Give us full snow days

Students+take+part+in+the+tradition+of+sledding+in+front+of+William+T.+Young+Library+on+January+16%2C+2018%2C+at+the+University+of+Kentucky.+Photo+by+Jordan+Prather.

Students take part in the tradition of sledding in front of William T. Young Library on January 16, 2018, at the University of Kentucky. Photo by Jordan Prather.

Natalie Parks

Forget toothbrushes in the fridge, ice down the toilet or spoons under pillows: even if these rituals made it snow, the University of Kentucky has decided we won’t be having snow days.

“Students enrolled in online classes (or hybrid classes whose schedule for the day of closure or delay was to be virtual or online) would continue course work and meetings virtually, regardless of an emergency closure,” says the university’s inclement weather plan. Please, no.

We need snow days this semester; the potential of having a day off is a balm for the burnout of students and faculty alike.

We are not recovered from a trying fall semester. We got little rest over winter break as COVID-19 worsened across the country – not to mention a riot on our nation’s Capitol that we saw unfold in real time, and invoked stress, fear and panic. We need meaningful rest more than ever.

Unfortunately, the spring semester offers few days off for a mental health break. Because the semester was pushed back (an absolutely correct decision), we do not have a Monday off in January like normal. Because spring break was cancelled (an absolutely correct and necessary decision), we will not have a week off mid-semester. 

Without snow days, there is no chance for a respite, even though our stresses will only be compounded by class.

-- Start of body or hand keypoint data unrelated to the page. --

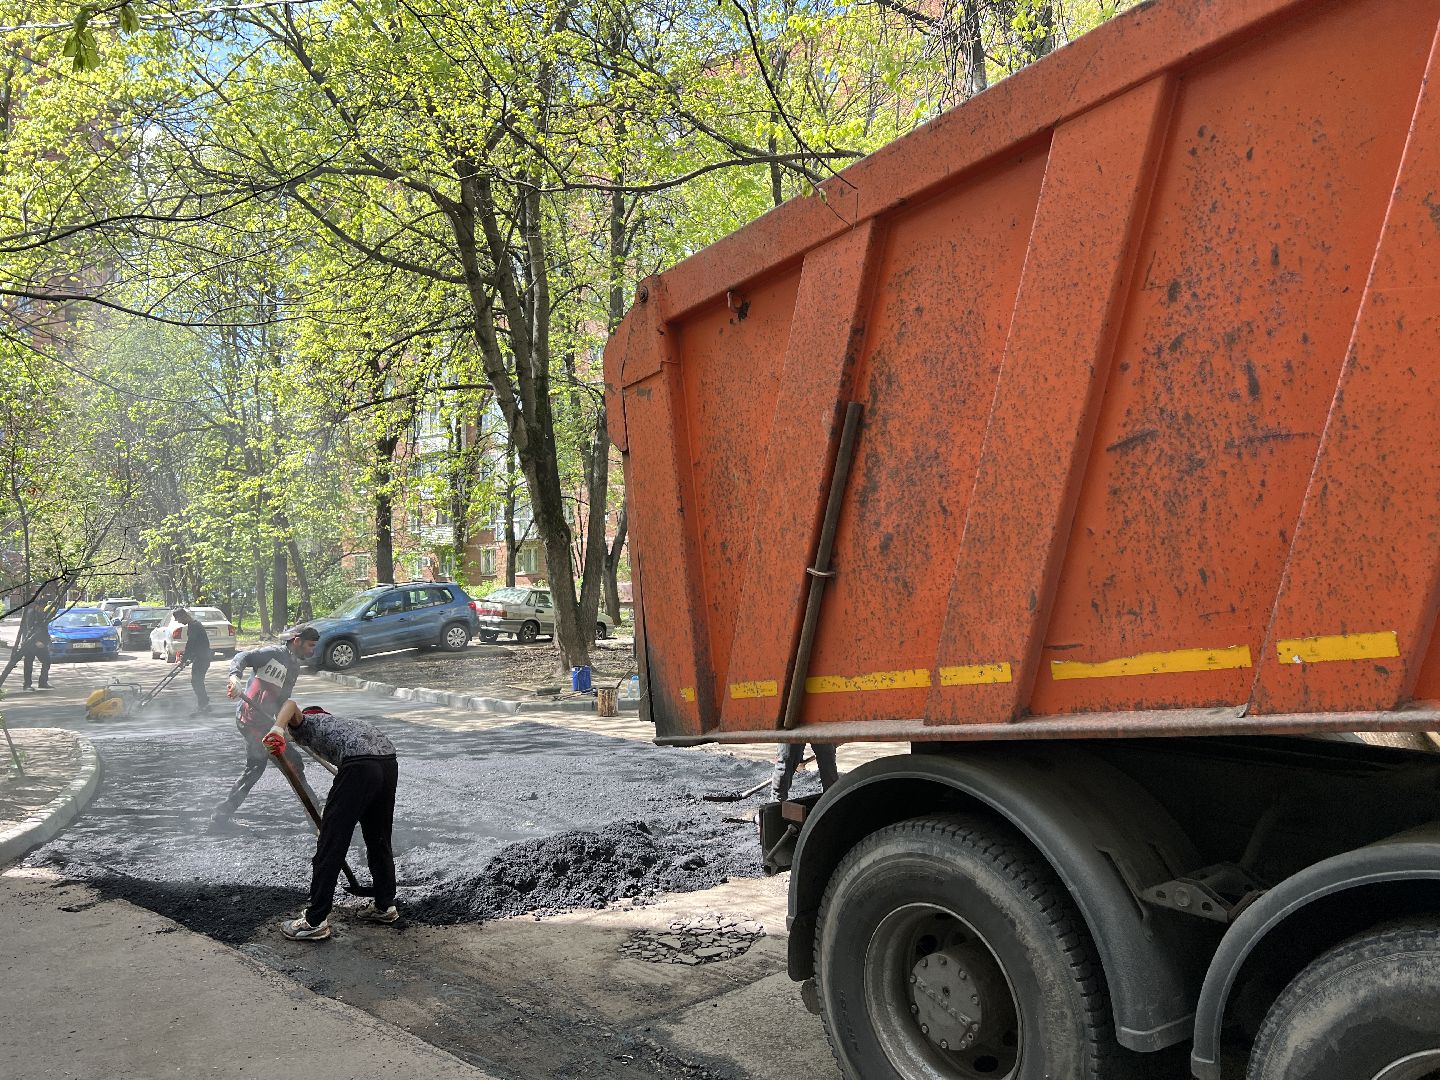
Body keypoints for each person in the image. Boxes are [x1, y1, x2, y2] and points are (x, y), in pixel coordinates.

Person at [261, 701, 399, 940]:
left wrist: (277, 729)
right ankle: (385, 906)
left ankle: (315, 920)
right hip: (387, 760)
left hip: (359, 763)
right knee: (378, 837)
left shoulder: (307, 722)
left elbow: (290, 704)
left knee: (330, 843)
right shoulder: (338, 724)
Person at [211, 626, 319, 822]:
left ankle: (220, 816)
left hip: (264, 722)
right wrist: (234, 677)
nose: (312, 650)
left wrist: (282, 726)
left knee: (258, 768)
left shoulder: (293, 668)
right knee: (291, 763)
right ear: (297, 641)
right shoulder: (273, 654)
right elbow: (242, 657)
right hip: (250, 721)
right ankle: (316, 815)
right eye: (310, 645)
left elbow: (281, 700)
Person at [1, 599, 52, 691]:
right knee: (28, 664)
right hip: (30, 644)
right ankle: (27, 684)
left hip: (41, 644)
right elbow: (28, 629)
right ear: (37, 606)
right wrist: (36, 641)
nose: (42, 609)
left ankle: (43, 682)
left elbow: (44, 629)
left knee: (47, 661)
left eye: (43, 607)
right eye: (41, 607)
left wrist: (46, 641)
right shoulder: (30, 614)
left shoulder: (42, 614)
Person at [770, 741, 840, 802]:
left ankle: (832, 801)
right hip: (792, 728)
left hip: (819, 726)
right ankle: (776, 804)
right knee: (785, 763)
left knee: (827, 760)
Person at [171, 608, 211, 713]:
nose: (179, 622)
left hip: (203, 658)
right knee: (197, 681)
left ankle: (204, 704)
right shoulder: (194, 625)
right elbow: (196, 644)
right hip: (201, 656)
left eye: (179, 619)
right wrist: (189, 658)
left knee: (196, 681)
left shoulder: (194, 626)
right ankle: (204, 702)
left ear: (184, 616)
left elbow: (191, 644)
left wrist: (183, 660)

Attending college this year is incredibly hard. We are juggling a pandemic, political turmoil, dubious employment situations, racial injustice, uncertain futures and all the anxieties of our “normal” lives.

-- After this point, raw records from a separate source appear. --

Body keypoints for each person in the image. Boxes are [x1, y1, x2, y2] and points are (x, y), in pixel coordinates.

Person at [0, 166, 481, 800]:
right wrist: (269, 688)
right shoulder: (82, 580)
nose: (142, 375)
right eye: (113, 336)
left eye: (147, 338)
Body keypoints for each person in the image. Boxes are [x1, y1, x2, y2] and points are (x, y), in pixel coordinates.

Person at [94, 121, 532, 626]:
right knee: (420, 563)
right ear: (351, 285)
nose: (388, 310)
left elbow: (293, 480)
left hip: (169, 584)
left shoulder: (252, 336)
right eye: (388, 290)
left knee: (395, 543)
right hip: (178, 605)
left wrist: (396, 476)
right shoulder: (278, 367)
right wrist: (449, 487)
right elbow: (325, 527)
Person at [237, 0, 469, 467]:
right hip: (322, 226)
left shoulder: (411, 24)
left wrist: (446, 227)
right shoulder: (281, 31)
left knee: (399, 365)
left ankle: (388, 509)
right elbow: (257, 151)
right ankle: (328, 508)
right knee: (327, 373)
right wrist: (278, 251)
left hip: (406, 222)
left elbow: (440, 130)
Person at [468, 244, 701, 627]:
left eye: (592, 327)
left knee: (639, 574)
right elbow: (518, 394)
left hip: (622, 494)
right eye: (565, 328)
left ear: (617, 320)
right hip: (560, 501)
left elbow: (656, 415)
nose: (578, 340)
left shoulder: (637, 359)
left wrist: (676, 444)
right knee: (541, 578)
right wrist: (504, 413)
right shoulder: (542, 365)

Mentally, we’re exhausted. Emotionally, we’re strung out.  Allowing snow days for everyone would give us a chance at a break, however brief, and still take less time than normal breaks.

The University of Kentucky only needs snow days once or twice a year; less than what we would get off for spring break, and they may not even be used. There is a large chance the UK would not even need to invoke snow day policy – so there is little reason to take them away.

Furthermore, the current plan for snow days is unfair. In-person classes would be cancelled, while online classes are expected to continue. This creates a hierarchy among students. Imagine being stuck on Zoom listening to a lecture while one’s roommates plan a movie marathon in the living room, and extend some empathy to the lone student left out in the cold.

And, requiring online classes to continue while in-person are cancelled punishes students for choosing online courses. Many did so because of the very real danger of COVID-19, and forcing them to go to class while in-person students are free to relax could easily be seen as punishing students who don’t want to be in-person and rewarding those who do, a dangerous dichotomy.

Additionally, the current inclement weather plan makes little allowance for the technical difficulties posed by said inclement weather.

“Utility outages local to the employee who is working remotely are not a reason to use emergency closing leave. Instead, supervisors should discuss with employees what work they can do during the (hopefully short) period of utility outage, how to flex the schedule later in the work week, and availability of applicable leave,” reads an email sent to university employees in December.

Given the thousand and one things that go wrong with Zoom, Wi-Fi and remote work on a normal day, more leniency for utility outages on snow days is necessary. It wouldn’t be a problem if everyone had the day off anyway.

What would you prefer: the small possibility of missing at most a few days instruction, days that would give students and staff a much-needed break, show equitable treatment of course modality, save everyone from dealing with near-certain faulty connections and demonstrate understanding and empathy from the university – or, remove all chance of snow days by holding onto a policy that would discriminate between course modalities and run students and faculty into the ground for no reason, since we’re not likely to get much work done during inclement weather anyway?

Most significantly, installing a policy of full snow days – no class at all, and lenient policies for employees working from home – would alleviate one of the pandemic’s greatest weights by giving us something to look forward to again.

After nearly a year inside our homes, denying ourselves many of the things we enjoy, it is hard to look into the future and be excited about something. It’s hard to imagine a time when we might feel ok again. We have so little going for us, so give us something to look forward to. Give us something to hope for. 

The mental health benefit of having something to look forward to – even something that is not guaranteed – is almost equal to the benefit of a day off. Even if we did not end up using the snow days, it would be better to hope for them than to face the drudgery of this relentlessly oncoming semester knowing there is no chance for relief. 

But the chance for a snow day – that would be something to anticipate. We could have something to wish for, something to hope for: a bright new day with spotless snow, a future as clean as an untouched landscape.

(And professors, if the university continues with this inclement weather plan, there is a clause stating that courses can be cancelled at the discretion of the instructor. Use your discretion wisely).